THERE'S no doubt that one day Jim Goodwin's phone is going to ring and there will be someone on the other end with an offer he can't refuse.

Fresh from having defied the odds to keep Alloa in the Championship, the Irishman's stock has never been higher.

It's the worst kept secret in the Wee County that sooner rather than later he will no longer be their manager.

Knowing when to move on from something good is never an easy call. Knowing when to take a step up in the management ladder is, arguably, even harder.

When Goodwin eventually does take the step to pastures new, echoing Jack Ross and Paul Hartley before him, he will undoubtedly go with the best of wishes from everyone at the club having never shied away from his ambitions.

Indeed, from day one, he's been up front about where his future lies.

Goodwin's honesty – in a day and age where footballers are media-managed to within an inch of their life in the fear that one wrong word will lead to a national scandal – is as refreshing as it is surprising.

"I have always had confidence in my own ability as a player and as a manager," he told Advertiser Sport. "I have had three really great years in Alloa where I have been allowed to make mistakes, allowed to make bad decisions and learn from them."
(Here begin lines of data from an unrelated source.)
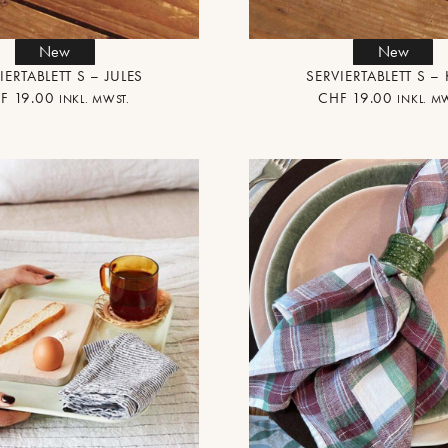
New
New
IERTABLETT S – JULES
SERVIERTABLETT S – 
F
19.00
CHF
19.00
INKL. MWST.
INKL. M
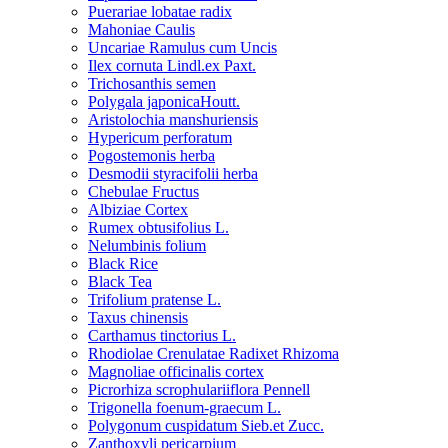
Puerariae lobatae radix
Mahoniae Caulis
Uncariae Ramulus cum Uncis
Ilex cornuta Lindl.ex Paxt.
Trichosanthis semen
Polygala japonicaHoutt.
Aristolochia manshuriensis
Hypericum perforatum
Pogostemonis herba
Desmodii styracifolii herba
Chebulae Fructus
Albiziae Cortex
Rumex obtusifolius L.
Nelumbinis folium
Black Rice
Black Tea
Trifolium pratense L.
Taxus chinensis
Carthamus tinctorius L.
Rhodiolae Crenulatae Radixet Rhizoma
Magnoliae officinalis cortex
Picrorhiza scrophulariiflora Pennell
Trigonella foenum-graecum L.
Polygonum cuspidatum Sieb.et Zucc.
Zanthoxyli pericarpium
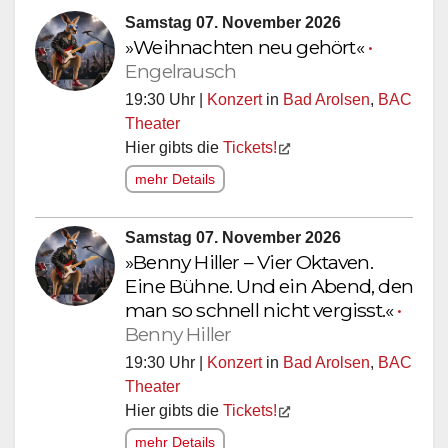
Samstag 07. November 2026
»Weihnachten neu gehört«
•
Engelrausch
19:30 Uhr |
Konzert
in
Bad Arolsen
,
BAC
Theater
Hier gibts die
Tickets!
mehr Details
Samstag 07. November 2026
»Benny Hiller – Vier Oktaven.
Eine Bühne. Und ein Abend, den
man so schnell nicht vergisst.«
•
Benny Hiller
19:30 Uhr |
Konzert
in
Bad Arolsen
,
BAC
Theater
Hier gibts die
Tickets!
mehr Details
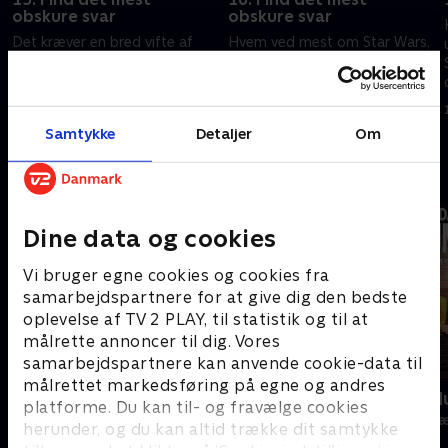
obskure svar
obskure svar
Det kræver en bred vifte af
Hvem ved mest om Star Wars,
obskur viden, når vi quizzer om
boybands og pigegrupper
at kende de mindst oplagte
samt superligahold? Tre par
svar i kategorier som
quizzer om at gå i finalen og få
å
amerikanske præsidentfruer og
chancen for at vinde 50.000
23. februar 2020 • 48 min
1. marts 2020 • 46 min
Samtykke
Detaljer
Om
lande på ækvator.
kroner.
Andre så også
Dine data og cookies
Vi bruger egne cookies og cookies fra
samarbejdspartnere for at give dig den bedste
oplevelse af TV 2 PLAY, til statistik og til at
målrette annoncer til dig. Vores
samarbejdspartnere kan anvende cookie-data til
målrettet markedsføring på egne og andres
24 stjerners julikalender
Danmarks d
platforme. Du kan til- og fravælge cookies
TV-Shows • 1 sæsoner
TV-Shows • 1 s
herunder, og du kan altid trække dit samtykke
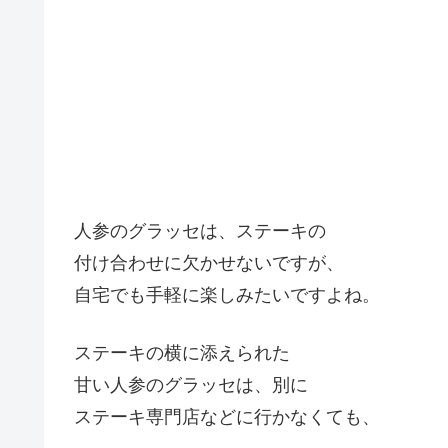
人参のグラッセは、ステーキの
付け合わせに欠かせないですが、
自宅でも手軽に楽しみたいですよね。
ステーキの横に添えられた
甘い人参のグラッセは、別に
ステーキ専門店などに行かなくても、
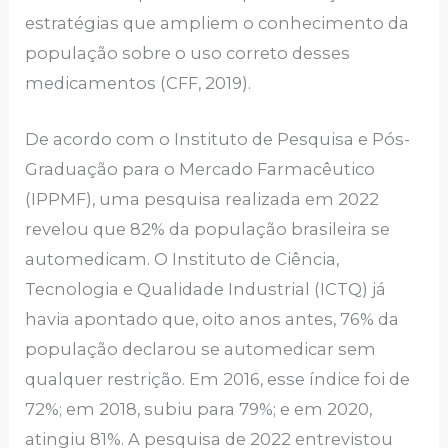
estratégias que ampliem o conhecimento da
população sobre o uso correto desses
medicamentos (CFF, 2019).
De acordo com o Instituto de Pesquisa e Pós-
Graduação para o Mercado Farmacêutico
(IPPMF), uma pesquisa realizada em 2022
revelou que 82% da população brasileira se
automedicam. O Instituto de Ciência,
Tecnologia e Qualidade Industrial (ICTQ) já
havia apontado que, oito anos antes, 76% da
população declarou se automedicar sem
qualquer restrição. Em 2016, esse índice foi de
72%; em 2018, subiu para 79%; e em 2020,
atingiu 81%. A pesquisa de 2022 entrevistou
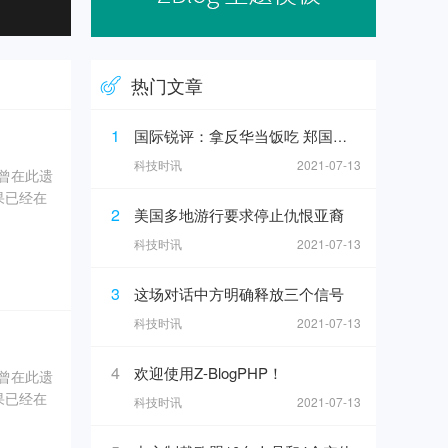
热门文章
1
国际锐评：拿反华当饭吃 郑国恩之流难逃正义的清算
科技时讯
2021-07-13
奇曾在此遗
果已经在
2
美国多地游行要求停止仇恨亚裔
0年5
科技时讯
2021-07-13
坑内填土，
3
这场对话中方明确释放三个信号
、象牙、
科技时讯
2021-07-13
4
欢迎使用Z-BlogPHP！
奇曾在此遗
果已经在
科技时讯
2021-07-13
0年5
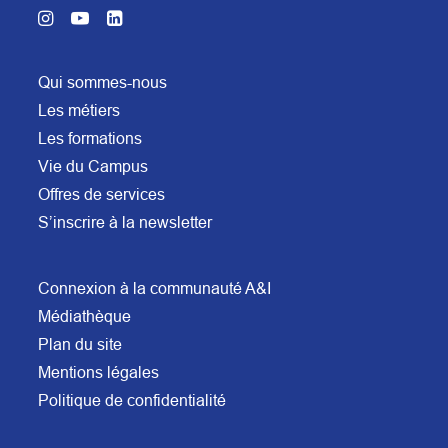
Qui sommes-nous
Les métiers
Les formations
Vie du Campus
Offres de services
S’inscrire à la newsletter
Connexion à la communauté A&I
Médiathèque
Plan du site
Mentions légales
Politique de confidentialité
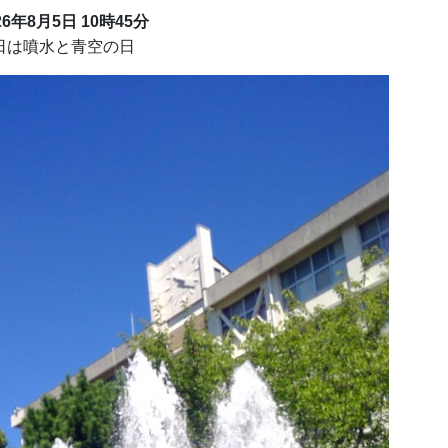
26年8月5日 10時45分
日は噴水と青空の日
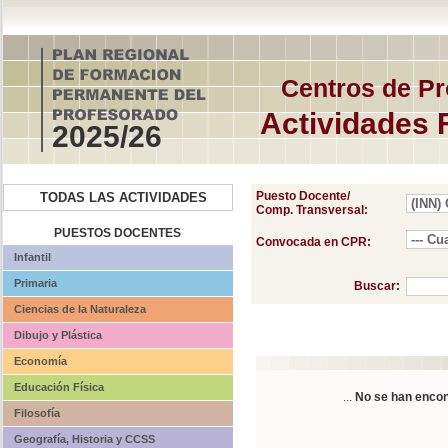
Centros de Pr
Actividades 
2025/26
Puesto Docente/
TODAS LAS ACTIVIDADES
Comp. Transversal:
PUESTOS DOCENTES
Convocada en CPR:
Infantil
Primaria
Buscar:
Ciencias de la Naturaleza
Dibujo y Plástica
Economía
Educación Física
...
No se han encon
Filosofía
Geografía, Historia y CCSS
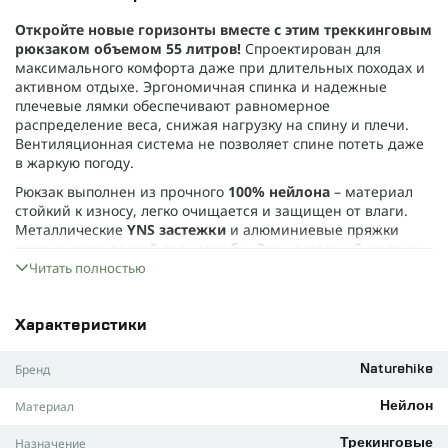
Откройте новые горизонты вместе с этим треккинговым
рюкзаком объемом 55 литров!
Спроектирован для
максимального комфорта даже при длительных походах и
активном отдыхе. Эргономичная спинка и надежные
плечевые лямки обеспечивают равномерное
распределение веса, снижая нагрузку на спину и плечи.
Вентиляционная система не позволяет спине потеть даже
в жаркую погоду.
Рюкзак выполнен из прочного
100% нейлона
– материал
стойкий к износу, легко очищается и защищен от влаги.
Металлические
YNS застежки
и алюминиевые пряжки
гарантируют долгий срок службы. Это настоящий спутник
для захватывающих путешествий!
Читать полностью
Объем: 55 литров.
Цвет: зеленый.
Характеристики
Габариты: 76 x 32 x 23 см.
Бренд
Naturehike
Вес: всего 1,92 кг.
Материал
Нейлон
Вместительные эластичные карманы позволяют удобно
организовать и быстро найти все необходимые вещи.
Назначение
Трекинговые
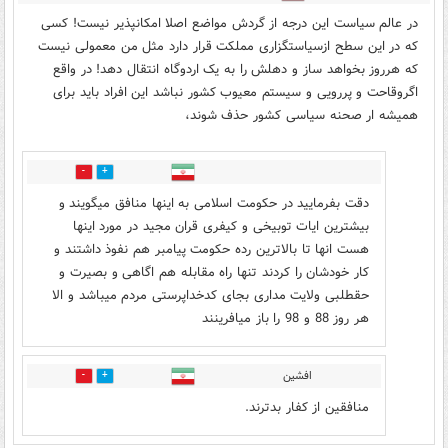
در عالم سیاست این درجه از گردش مواضع اصلا امکانپذیر نیست! کسی
که در این سطح ازسیاستگزاری مملکت قرار دارد مثل من معمولی نیست
که هرروز بخواهد ساز و دهلش را به یک اردوگاه انتقال دهد! در واقع
اگروقاحت و پررویی و سیستم معیوب کشور نباشد این افراد باید برای
همیشه ار صحنه سیاسی کشور حذف شوند،
0
6
دقت بفرمایید در حکومت اسلامی به اینها منافق میگویند و
بیشترین ایات توبیخی و کیفری قران مجید در مورد اینها
هست انها تا بالاترین رده حکومت پیامبر هم نفوذ داشتند و
کار خودشان را کردند تنها راه مقابله هم اگاهی و بصیرت و
حقطلبی ولایت مداری بجای کدخداپرستی مردم میباشد و الا
هر روز 88 و 98 را باز میافرینند
افشین
0
1
منافقین از کفار بدترند.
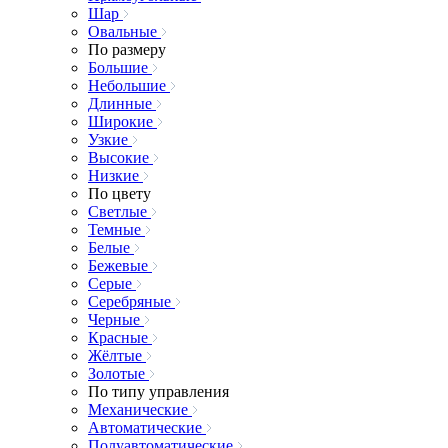
Шар
Овальные
По размеру
Большие
Небольшие
Длинные
Широкие
Узкие
Высокие
Низкие
По цвету
Светлые
Темные
Белые
Бежевые
Серые
Серебряные
Черные
Красные
Жёлтые
Золотые
По типу управления
Механические
Автоматические
Полуавтоматические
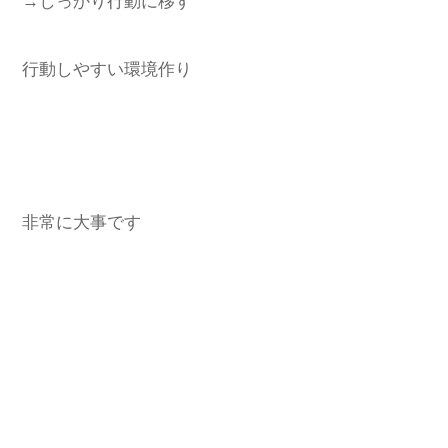
→しっかり行動に移す
行動しやすい環境作り
非常に大事です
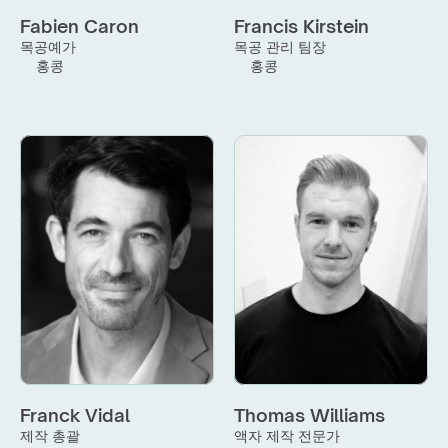
Fabien Caron
Francis Kirstein
목공예가
목공 관리 팀장
홍콩
홍콩
Franck Vidal
Thomas Williams
제작 총괄
액자 제작 전문가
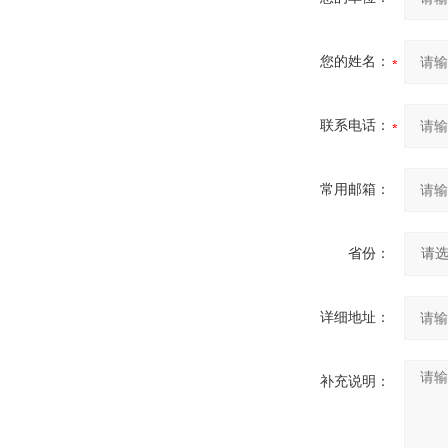
您的姓名：
联系电话：
常用邮箱：
省份：
详细地址：
补充说明：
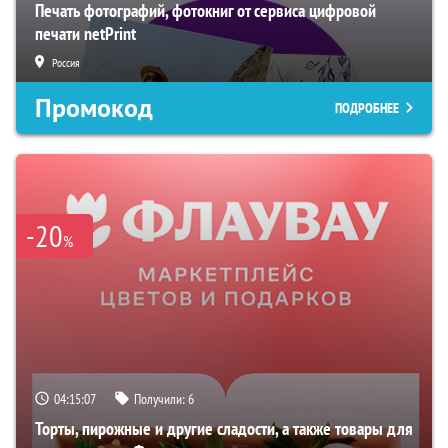
Печать фотографий, фотокниг от сервиса цифровой
печати netPrint
Россия
Промокод
ПОДРОБНЕЕ
-20
%
04:15:06
Получили:
6
Торты, пирожные и другие сладости, а также товары для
Speak to anyone about the former St Mirren player and they'll invariably – fairly or not – come up with a similar description for his role on a football pitch.

Think slide tackles, yellow cards, and stand-offs and you'll be in the right ballpark.

Equally, speak to anyone who had the pleasure of watching his Alloa side over the last ten months and they'll offer a very different take.

Rather than wait to be picked off by the big boys, Alloa proved time and time again they were more than a match for the likes of Ross County and Dundee United.

It'll come as no surprise, then, to those who know Jim Goodwin the manager that his side's collective identity stems from his own personal experiences.

Written off from day one, Goodwin has taken pleasure in proving people wrong from the moment he strapped on his boots.

He said: "I have had people telling me I am not good enough my whole career and I would be lying if I said that doesn't help.

"At the start of the season, I showed the whole squad all of the clips and the articles of people writing us off.

"I asked them if they are going to accept that? Are they going to accept people telling them they are not good enough to be in the Championship?

"A lot of the boys we brought in or who were with us before were guys who had been written off before and they took the chance to prove everyone wrong."

Look through the Alloa squad and you'd struggle to find a player who hadn't been deemed not good enough for Scotland's second tier by someone.

Top goalscorer Alan Trouten? Brechin believed he was more at home in League One.

Club captain Andy Graham? He didn't miss a single minute and was named in the team of the season despite having been previously released by teams who felt they needed something else.

Neil Parry, Scott Taggart, Jon Robertson, Kevin Cawley – the list goes on. But, where other managers had doubted them, Goodwin always believed they had what it takes.

So when Championship survival was secured on the last day of the season with a draw at Ayr, it's little wonder the Irishman revelled in the achievement.

Goodwin continued: "Look at the likes of Andy Graham, Trouts, and Neil Parry and these are guys who had so many doubts behind them. They were out to prove themselves from the start.

"Teams who had written us off and the boys off quickly found out we meant business.

"When we look back over the season, we were very rarely outmatched or outplayed. Maybe one time down in Ayr on a Tuesday night.

"I've said it so many times, but the players really should be proud of everything they have achieved.

"It is down to their character and down to the players wanting to prove people wrong.

"Whenever I am signing players, I have always been really big on getting to know the person and what kind of character they are.

"I always make sure to meet them for a coffee and a chat and get to know them.

"Are they the right kind of person who is going to adapt to the dressing room and the values we hold?

"I want guys who will run through brick walls for the cause and I know I have that at Alloa."

The question on the lips of everyone supporting the Wasps remains; will Jim Goodwin be taking his place in the Wee County dugout next season beside trusty lieutenants Lee Sharpe and Paddy Connolly?

It's one he's likely to be asked on a daily basis from now until mid-July.

"If I am at Alloa next season, I will be delighted," Goodwin said. "But I am not going to lie and I am a man with ambitions.

"The chairman (Mike Mulraney) has been fantastic with me from the start and in many ways he is now the one banging the drum for me to move onto bigger and better things.

"But I love it here and I have already started to prepare for pre-season and to build upon survival."